Nanovaccine administration route is critical to obtain pertinent iNKt cell help for robust anti-tumor T and B cell responses (1)
Biodegradable poly(lactic-co-glycolic acid) (PLGA) nanoparticles based vaccines have advantages such as 1) antigens are protected from premature degradation by proteolytic enzymes in the serum, 2) higher amounts of antigen gets delivered to professional antigen-presenting cells, and 3) antigen and adjuvant co-delivery guarantees maturation and activation of Dendritic cells (DCs) thereby providing both TCR and co-stimulatory signals to T cells, resulting in strong anti-tumor responses in preclinical mouse models.
PLGA nanoparticles (NP) encapsulating only ovalbumin, NP (OVA); only IMM-60, NP (IMM60); a combination of both,NP(OVA+IMM60) or NP(HPV+IMM60) were prepared using a w/o/w emulsion and solvent evaporation–extraction method. In order to track nanoparticles (NPs) in vivo, the ovalbumin was labeled using a fluorescent dye with near-infrared emission (VivoTag S750, PerkinElmer) according to the manufacturer’s instructions and injected by IV injection into several mouse strains.

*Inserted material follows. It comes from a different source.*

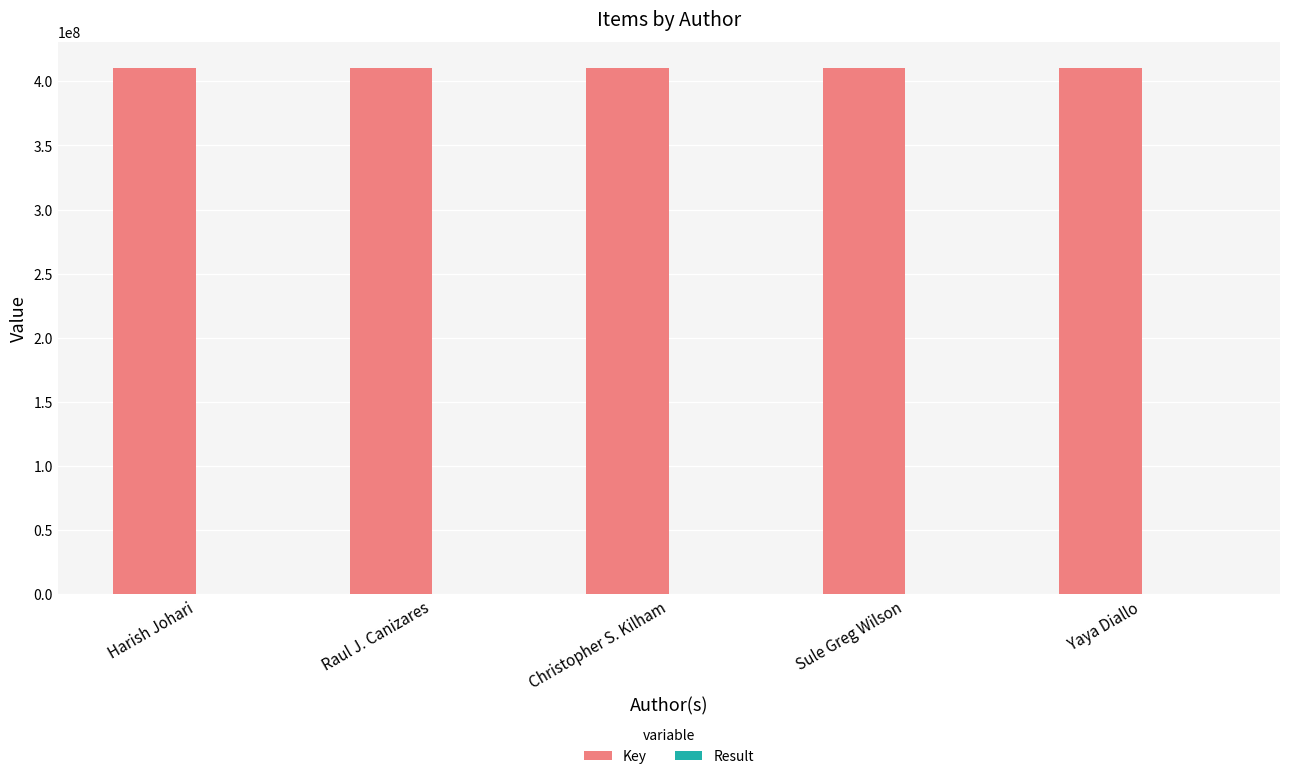

Are the bars grouped side by side (vs. stacked)?

Yes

Already 30 minutes after intravenous injection, OVA-Vivo750 could be detected in the liver and in the bladder via whole-body imaging. By contrast, subcutaneous and intranodal administration led to substantially lower drainage to the liver, and most of the antigen remained at the injection site. Subcutaneous and intranodal administration delivered less antigen to the liver but more to the lymph nodes (LNs) where antigen was stably retained for at least four days
No significant difference in the number of antigen-specific CD8+ T cells in the spleens between groups of mice vaccinated via different routes. On day 14, when the immune response was declining, the number of antigen-specific CD8+ T cells also contracted similarly in all groups. By contrast, on day 7, significantly higher in vivo, antigen-specific, cytotoxicity by intravenous vaccinations were observed and the number of IFN-y producing CD8+ T cells was significantly higher in mice that were injected intravenously than the mice injected subcutaneously.
Measuring the serum levels of ovalbumin-specific antibodies revealed a faster emergence of the Th2 linked anti-ovalbumin IgG1 antibodies after intravenous or intranodal administration when compared to the subcutaneous route. The most striking difference was observed in Th1 associated IgG2 c switching, which appeared to be mostly restricted to the intravenous route of administration.

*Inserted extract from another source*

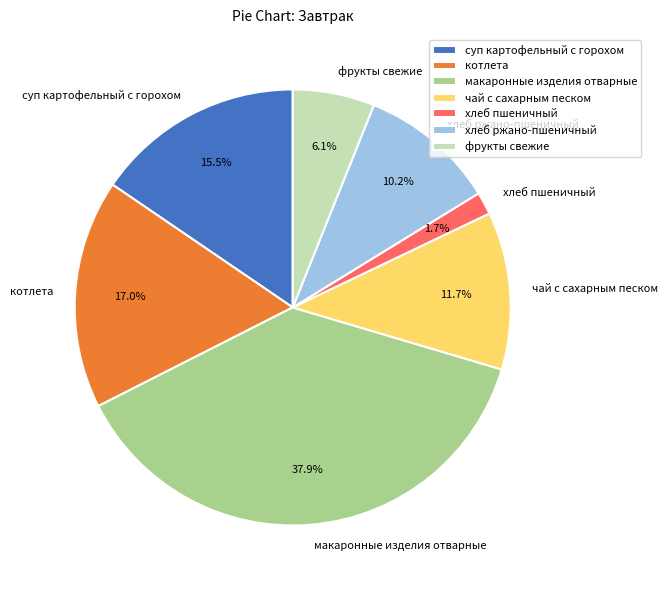

Which category has the biggest portion of the pie?

макаронные изделия отварные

Intravenous vaccination is most effective in delaying tumor growth and the induction of systemic IFN-γ levels. Even though IFN- γ levels were also elevated in tumor-bearing mice injected subcutaneously, anti-ova IgG2c production was only found after intravenous vaccination. At a low dose, the survival benefit of the nanoparticle delivery by the intravenous route became even more prominent over intranodal and subcutaneous routes, in which the systemic IFN-γ has disappeared. A clear increase in the delay of tumor growth when vaccination is combined with anti PD1 blocking antibodies. Surprisingly, of the groups treated with the anti-PD-1 antibody, the most striking increase in survival was observed within the intravenously vaccinated mice group. intravenous route of administration acts synergistically with immune checkpoint blockade while other routes of administration do not.
The intravenous route gives rise to the most potent antigen-specific Th1 type T and B cell responses and could be successfully combined with checkpoint modulation for the treatment of established tumors.